Input data:

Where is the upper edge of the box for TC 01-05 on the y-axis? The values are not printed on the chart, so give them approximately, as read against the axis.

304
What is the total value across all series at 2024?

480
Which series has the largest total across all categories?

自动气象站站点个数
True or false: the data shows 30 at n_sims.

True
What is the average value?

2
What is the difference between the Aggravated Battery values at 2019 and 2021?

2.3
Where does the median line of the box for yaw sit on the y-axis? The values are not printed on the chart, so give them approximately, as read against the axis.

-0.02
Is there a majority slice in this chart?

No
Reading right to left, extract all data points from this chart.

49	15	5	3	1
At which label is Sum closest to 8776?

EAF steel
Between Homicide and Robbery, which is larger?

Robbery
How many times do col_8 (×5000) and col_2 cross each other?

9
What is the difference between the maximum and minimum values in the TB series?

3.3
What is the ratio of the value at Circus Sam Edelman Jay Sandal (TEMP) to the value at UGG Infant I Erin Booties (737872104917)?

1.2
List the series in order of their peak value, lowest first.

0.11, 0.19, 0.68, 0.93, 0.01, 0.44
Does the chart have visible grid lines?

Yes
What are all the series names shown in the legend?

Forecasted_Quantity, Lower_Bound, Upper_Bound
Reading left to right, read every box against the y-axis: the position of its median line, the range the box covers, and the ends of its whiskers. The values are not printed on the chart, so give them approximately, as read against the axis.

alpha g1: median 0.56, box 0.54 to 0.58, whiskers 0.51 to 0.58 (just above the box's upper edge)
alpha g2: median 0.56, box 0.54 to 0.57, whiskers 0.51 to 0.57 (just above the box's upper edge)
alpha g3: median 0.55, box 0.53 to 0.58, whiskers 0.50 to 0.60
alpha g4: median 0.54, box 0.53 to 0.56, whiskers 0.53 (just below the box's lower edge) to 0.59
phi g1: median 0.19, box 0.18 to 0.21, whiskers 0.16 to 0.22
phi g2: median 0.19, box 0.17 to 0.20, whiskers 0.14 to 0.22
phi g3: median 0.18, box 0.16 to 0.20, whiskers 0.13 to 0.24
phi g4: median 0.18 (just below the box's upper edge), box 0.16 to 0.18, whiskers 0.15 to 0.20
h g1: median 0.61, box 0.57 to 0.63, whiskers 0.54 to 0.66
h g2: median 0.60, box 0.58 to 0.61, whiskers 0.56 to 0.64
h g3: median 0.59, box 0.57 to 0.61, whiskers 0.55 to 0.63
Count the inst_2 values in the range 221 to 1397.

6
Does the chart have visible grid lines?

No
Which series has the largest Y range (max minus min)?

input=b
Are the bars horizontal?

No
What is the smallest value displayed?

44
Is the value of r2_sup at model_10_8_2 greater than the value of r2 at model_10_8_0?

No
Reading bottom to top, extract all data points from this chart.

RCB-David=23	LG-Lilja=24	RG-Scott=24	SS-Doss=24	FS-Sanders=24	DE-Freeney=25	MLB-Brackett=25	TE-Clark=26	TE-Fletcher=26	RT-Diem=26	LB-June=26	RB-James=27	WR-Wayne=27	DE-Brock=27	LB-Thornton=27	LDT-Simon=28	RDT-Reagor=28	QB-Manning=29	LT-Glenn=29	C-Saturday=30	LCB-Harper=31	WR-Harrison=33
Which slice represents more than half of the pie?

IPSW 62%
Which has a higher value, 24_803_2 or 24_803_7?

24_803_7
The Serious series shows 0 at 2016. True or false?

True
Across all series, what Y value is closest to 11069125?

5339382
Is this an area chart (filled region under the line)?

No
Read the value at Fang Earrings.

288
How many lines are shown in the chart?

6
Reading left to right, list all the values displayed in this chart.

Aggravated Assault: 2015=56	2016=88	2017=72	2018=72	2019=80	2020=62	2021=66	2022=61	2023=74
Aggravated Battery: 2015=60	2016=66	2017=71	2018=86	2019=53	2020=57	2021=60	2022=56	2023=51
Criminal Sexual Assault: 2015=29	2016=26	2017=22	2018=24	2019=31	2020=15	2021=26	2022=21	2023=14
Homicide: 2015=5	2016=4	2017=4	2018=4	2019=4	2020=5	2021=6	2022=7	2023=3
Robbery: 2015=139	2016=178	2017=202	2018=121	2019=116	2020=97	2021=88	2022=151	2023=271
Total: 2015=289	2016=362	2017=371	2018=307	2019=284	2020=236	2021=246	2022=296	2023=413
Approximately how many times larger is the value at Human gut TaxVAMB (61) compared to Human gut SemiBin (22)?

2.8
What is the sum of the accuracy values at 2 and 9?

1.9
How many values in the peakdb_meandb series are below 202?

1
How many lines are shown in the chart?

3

Goal of the exercise:
Reproduce the entries word for word, from the first line through the line containing "What is the difference between the Aggravated", and include that line.

Answer box:
Where is the upper edge of the box for TC 01-05 on the y-axis? The values are not printed on the chart, so give them approximately, as read against the axis.

304
What is the total value across all series at 2024?

480
Which series has the largest total across all categories?

自动气象站站点个数
True or false: the data shows 30 at n_sims.

True
What is the average value?

2
What is the difference between the Aggravated Battery values at 2019 and 2021?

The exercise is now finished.